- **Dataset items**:
***

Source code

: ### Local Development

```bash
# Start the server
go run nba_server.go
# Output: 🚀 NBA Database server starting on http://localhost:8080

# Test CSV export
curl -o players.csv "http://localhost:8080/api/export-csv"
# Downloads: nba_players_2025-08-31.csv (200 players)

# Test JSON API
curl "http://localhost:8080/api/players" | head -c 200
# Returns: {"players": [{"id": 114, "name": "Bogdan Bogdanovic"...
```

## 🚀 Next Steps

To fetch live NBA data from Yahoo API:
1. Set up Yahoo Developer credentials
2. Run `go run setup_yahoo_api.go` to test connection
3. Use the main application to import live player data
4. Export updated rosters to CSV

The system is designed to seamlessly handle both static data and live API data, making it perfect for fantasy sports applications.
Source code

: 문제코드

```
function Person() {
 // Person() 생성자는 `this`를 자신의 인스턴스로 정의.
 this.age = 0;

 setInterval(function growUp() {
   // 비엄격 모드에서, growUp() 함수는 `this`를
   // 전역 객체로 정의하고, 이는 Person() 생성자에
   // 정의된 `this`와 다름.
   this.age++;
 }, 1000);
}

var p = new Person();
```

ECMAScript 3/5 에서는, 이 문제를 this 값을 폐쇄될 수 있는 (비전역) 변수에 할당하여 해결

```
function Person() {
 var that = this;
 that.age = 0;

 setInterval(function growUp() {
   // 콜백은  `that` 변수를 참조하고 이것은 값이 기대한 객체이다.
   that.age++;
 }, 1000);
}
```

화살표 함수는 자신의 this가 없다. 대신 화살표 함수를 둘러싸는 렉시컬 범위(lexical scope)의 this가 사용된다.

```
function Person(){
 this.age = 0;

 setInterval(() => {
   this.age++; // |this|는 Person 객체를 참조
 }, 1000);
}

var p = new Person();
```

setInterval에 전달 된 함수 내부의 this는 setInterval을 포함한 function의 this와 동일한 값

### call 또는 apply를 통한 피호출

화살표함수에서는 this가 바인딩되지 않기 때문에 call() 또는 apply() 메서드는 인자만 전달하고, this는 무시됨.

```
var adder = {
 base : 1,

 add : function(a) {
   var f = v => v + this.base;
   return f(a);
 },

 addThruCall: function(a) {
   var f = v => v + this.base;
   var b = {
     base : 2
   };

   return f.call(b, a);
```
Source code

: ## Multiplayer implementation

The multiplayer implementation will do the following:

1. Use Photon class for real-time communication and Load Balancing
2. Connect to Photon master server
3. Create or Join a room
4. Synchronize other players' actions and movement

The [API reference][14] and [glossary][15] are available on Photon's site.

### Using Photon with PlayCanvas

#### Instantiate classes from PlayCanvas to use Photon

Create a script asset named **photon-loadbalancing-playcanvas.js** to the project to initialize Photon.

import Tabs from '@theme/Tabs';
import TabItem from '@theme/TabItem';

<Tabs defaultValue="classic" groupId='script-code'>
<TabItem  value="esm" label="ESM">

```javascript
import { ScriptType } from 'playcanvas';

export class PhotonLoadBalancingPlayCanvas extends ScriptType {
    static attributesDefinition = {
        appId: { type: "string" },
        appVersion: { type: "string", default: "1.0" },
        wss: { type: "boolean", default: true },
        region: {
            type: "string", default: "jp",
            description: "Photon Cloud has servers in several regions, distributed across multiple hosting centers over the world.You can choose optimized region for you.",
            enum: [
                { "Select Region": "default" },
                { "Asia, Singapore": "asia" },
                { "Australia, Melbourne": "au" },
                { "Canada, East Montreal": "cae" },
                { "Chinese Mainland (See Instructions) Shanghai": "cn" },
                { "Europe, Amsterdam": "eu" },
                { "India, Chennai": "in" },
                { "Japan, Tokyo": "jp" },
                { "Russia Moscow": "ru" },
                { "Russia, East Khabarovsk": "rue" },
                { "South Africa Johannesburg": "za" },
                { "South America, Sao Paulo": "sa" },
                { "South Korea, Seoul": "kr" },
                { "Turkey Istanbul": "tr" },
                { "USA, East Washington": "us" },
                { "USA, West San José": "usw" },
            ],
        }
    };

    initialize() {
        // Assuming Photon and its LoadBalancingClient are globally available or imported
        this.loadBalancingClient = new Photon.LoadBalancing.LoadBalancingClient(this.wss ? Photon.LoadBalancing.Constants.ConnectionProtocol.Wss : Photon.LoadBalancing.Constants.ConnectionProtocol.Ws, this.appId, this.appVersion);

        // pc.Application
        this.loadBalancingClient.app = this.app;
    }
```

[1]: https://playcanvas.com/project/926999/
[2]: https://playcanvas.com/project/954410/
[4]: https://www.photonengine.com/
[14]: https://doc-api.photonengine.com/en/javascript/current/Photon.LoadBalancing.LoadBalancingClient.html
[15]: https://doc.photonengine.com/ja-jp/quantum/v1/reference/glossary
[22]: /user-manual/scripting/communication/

***

- **TASK REQUIREMENTS**:
From the first line to the last, copy every record exactly.

- **RESPONSE AREA**:
Source code

: ### Local Development

```bash
# Start the server
go run nba_server.go
# Output: 🚀 NBA Database server starting on http://localhost:8080

# Test CSV export
curl -o players.csv "http://localhost:8080/api/export-csv"
# Downloads: nba_players_2025-08-31.csv (200 players)

# Test JSON API
curl "http://localhost:8080/api/players" | head -c 200
# Returns: {"players": [{"id": 114, "name": "Bogdan Bogdanovic"...
```

## 🚀 Next Steps

To fetch live NBA data from Yahoo API:
1. Set up Yahoo Developer credentials
2. Run `go run setup_yahoo_api.go` to test connection
3. Use the main application to import live player data
4. Export updated rosters to CSV

The system is designed to seamlessly handle both static data and live API data, making it perfect for fantasy sports applications.
Source code

: 문제코드

```
function Person() {
 // Person() 생성자는 `this`를 자신의 인스턴스로 정의.
 this.age = 0;

 setInterval(function growUp() {
   // 비엄격 모드에서, growUp() 함수는 `this`를
   // 전역 객체로 정의하고, 이는 Person() 생성자에
   // 정의된 `this`와 다름.
   this.age++;
 }, 1000);
}

var p = new Person();
```

ECMAScript 3/5 에서는, 이 문제를 this 값을 폐쇄될 수 있는 (비전역) 변수에 할당하여 해결

```
function Person() {
 var that = this;
 that.age = 0;

 setInterval(function growUp() {
   // 콜백은  `that` 변수를 참조하고 이것은 값이 기대한 객체이다.
   that.age++;
 }, 1000);
}
```

화살표 함수는 자신의 this가 없다. 대신 화살표 함수를 둘러싸는 렉시컬 범위(lexical scope)의 this가 사용된다.

```
function Person(){
 this.age = 0;

 setInterval(() => {
   this.age++; // |this|는 Person 객체를 참조
 }, 1000);
}

var p = new Person();
```

setInterval에 전달 된 함수 내부의 this는 setInterval을 포함한 function의 this와 동일한 값

### call 또는 apply를 통한 피호출

화살표함수에서는 this가 바인딩되지 않기 때문에 call() 또는 apply() 메서드는 인자만 전달하고, this는 무시됨.

```
var adder = {
 base : 1,

 add : function(a) {
   var f = v => v + this.base;
   return f(a);
 },

 addThruCall: function(a) {
   var f = v => v + this.base;
   var b = {
     base : 2
   };

   return f.call(b, a);
```
Source code

: ## Multiplayer implementation

The multiplayer implementation will do the following:

1. Use Photon class for real-time communication and Load Balancing
2. Connect to Photon master server
3. Create or Join a room
4. Synchronize other players' actions and movement

The [API reference][14] and [glossary][15] are available on Photon's site.

### Using Photon with PlayCanvas

#### Instantiate classes from PlayCanvas to use Photon

Create a script asset named **photon-loadbalancing-playcanvas.js** to the project to initialize Photon.

import Tabs from '@theme/Tabs';
import TabItem from '@theme/TabItem';

<Tabs defaultValue="classic" groupId='script-code'>
<TabItem  value="esm" label="ESM">

```javascript
import { ScriptType } from 'playcanvas';

export class PhotonLoadBalancingPlayCanvas extends ScriptType {
    static attributesDefinition = {
        appId: { type: "string" },
        appVersion: { type: "string", default: "1.0" },
        wss: { type: "boolean", default: true },
        region: {
            type: "string", default: "jp",
            description: "Photon Cloud has servers in several regions, distributed across multiple hosting centers over the world.You can choose optimized region for you.",
            enum: [
                { "Select Region": "default" },
                { "Asia, Singapore": "asia" },
                { "Australia, Melbourne": "au" },
                { "Canada, East Montreal": "cae" },
                { "Chinese Mainland (See Instructions) Shanghai": "cn" },
                { "Europe, Amsterdam": "eu" },
                { "India, Chennai": "in" },
                { "Japan, Tokyo": "jp" },
                { "Russia Moscow": "ru" },
                { "Russia, East Khabarovsk": "rue" },
                { "South Africa Johannesburg": "za" },
                { "South America, Sao Paulo": "sa" },
                { "South Korea, Seoul": "kr" },
                { "Turkey Istanbul": "tr" },
                { "USA, East Washington": "us" },
                { "USA, West San José": "usw" },
            ],
        }
    };

    initialize() {
        // Assuming Photon and its LoadBalancingClient are globally available or imported
        this.loadBalancingClient = new Photon.LoadBalancing.LoadBalancingClient(this.wss ? Photon.LoadBalancing.Constants.ConnectionProtocol.Wss : Photon.LoadBalancing.Constants.ConnectionProtocol.Ws, this.appId, this.appVersion);

        // pc.Application
        this.loadBalancingClient.app = this.app;
    }
```

[1]: https://playcanvas.com/project/926999/
[2]: https://playcanvas.com/project/954410/
[4]: https://www.photonengine.com/
[14]: https://doc-api.photonengine.com/en/javascript/current/Photon.LoadBalancing.LoadBalancingClient.html
[15]: https://doc.photonengine.com/ja-jp/quantum/v1/reference/glossary
[22]: /user-manual/scripting/communication/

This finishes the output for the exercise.